Start of AVAILABLE DATA

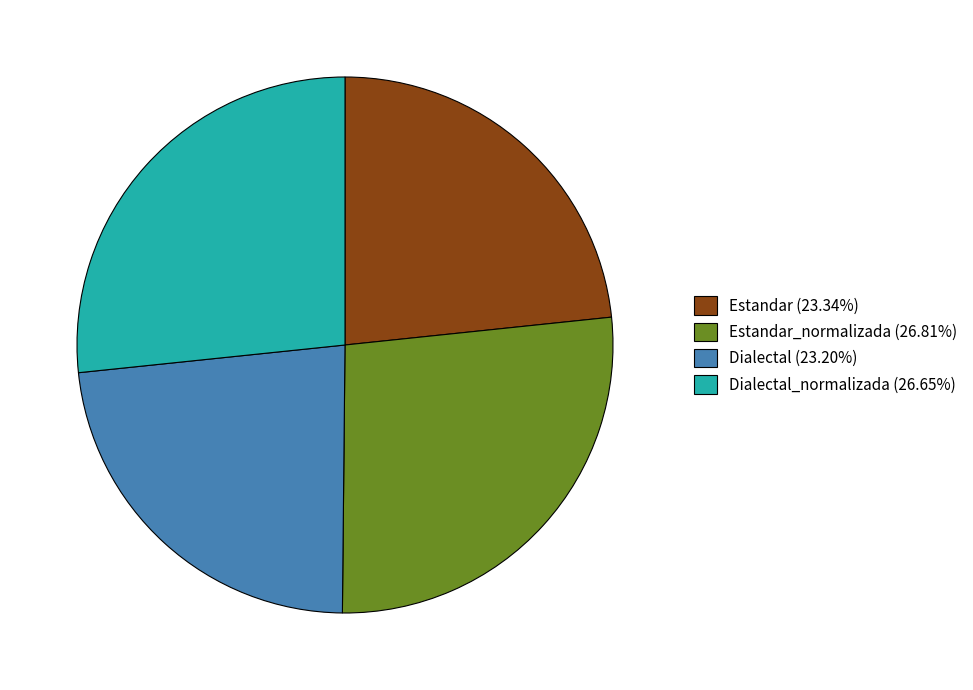

Approximately how many times larger is the value at Estandar (23.34%) compared to Dialectal_normalizada (26.65%)?

0.9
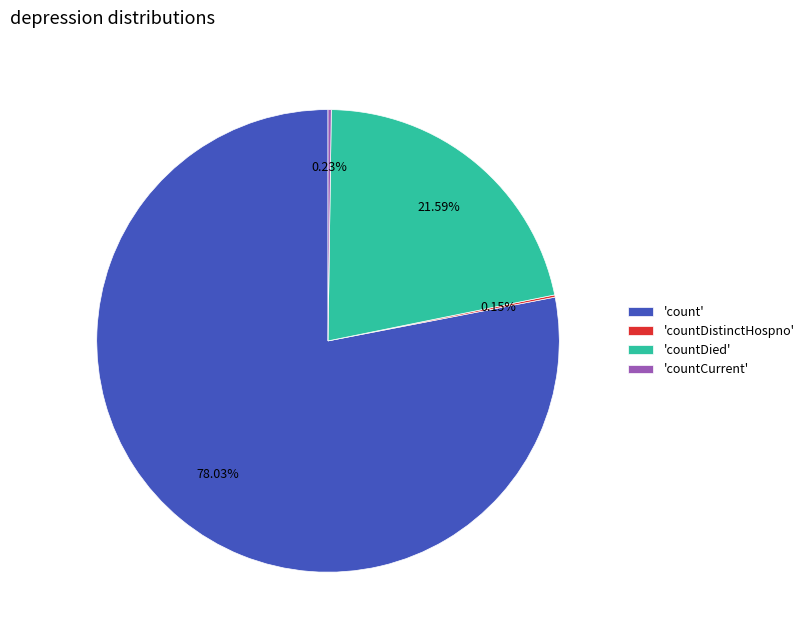

Which category accounts for the majority?

'count'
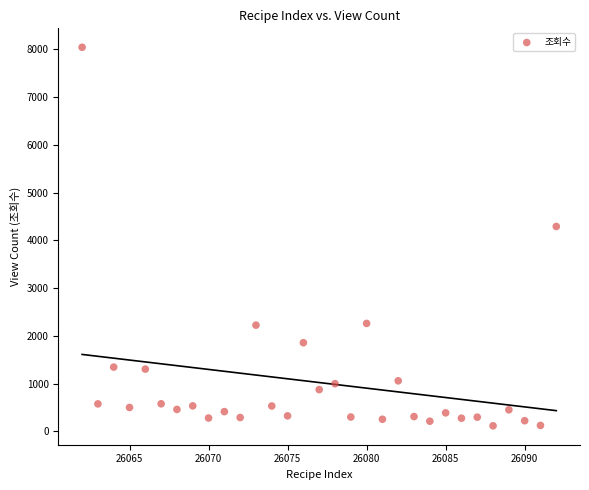

What Y value in the scatter plot is closest to 4081?

4292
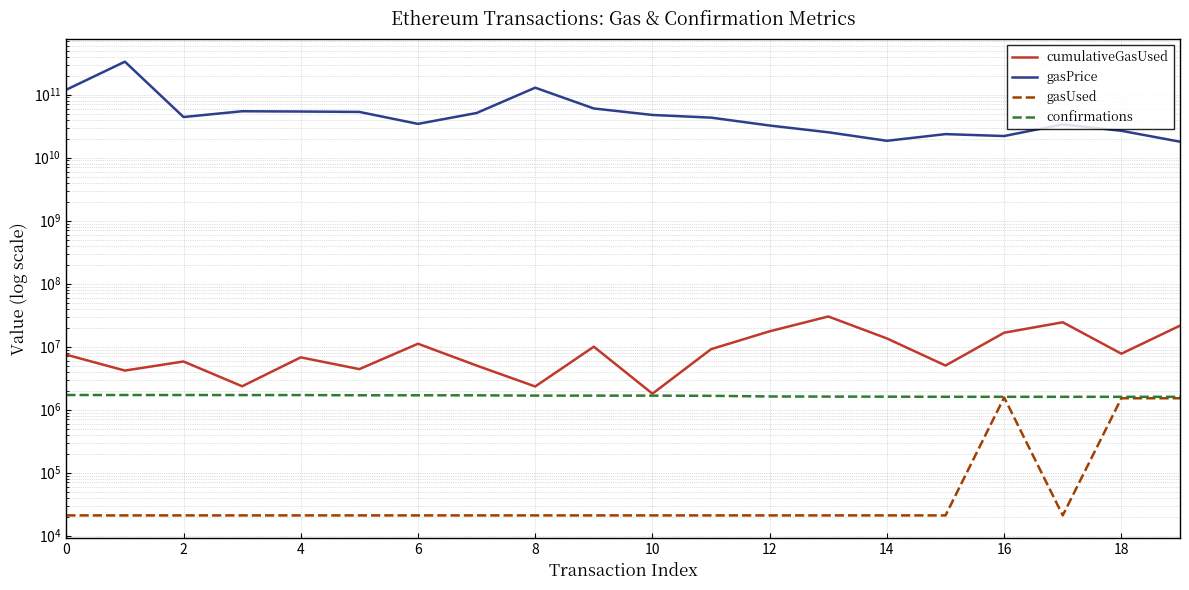

Is it true that confirmations equals 578172 at 13?

False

End of AVAILABLE DATA

ACTION ITEM → Copy out every one of the lines above word for word, leaving out the pictures.

RESPONSE AREA →
Approximately how many times larger is the value at Estandar (23.34%) compared to Dialectal_normalizada (26.65%)?

0.9

Which category accounts for the majority?

'count'

What Y value in the scatter plot is closest to 4081?

4292

Is it true that confirmations equals 578172 at 13?

False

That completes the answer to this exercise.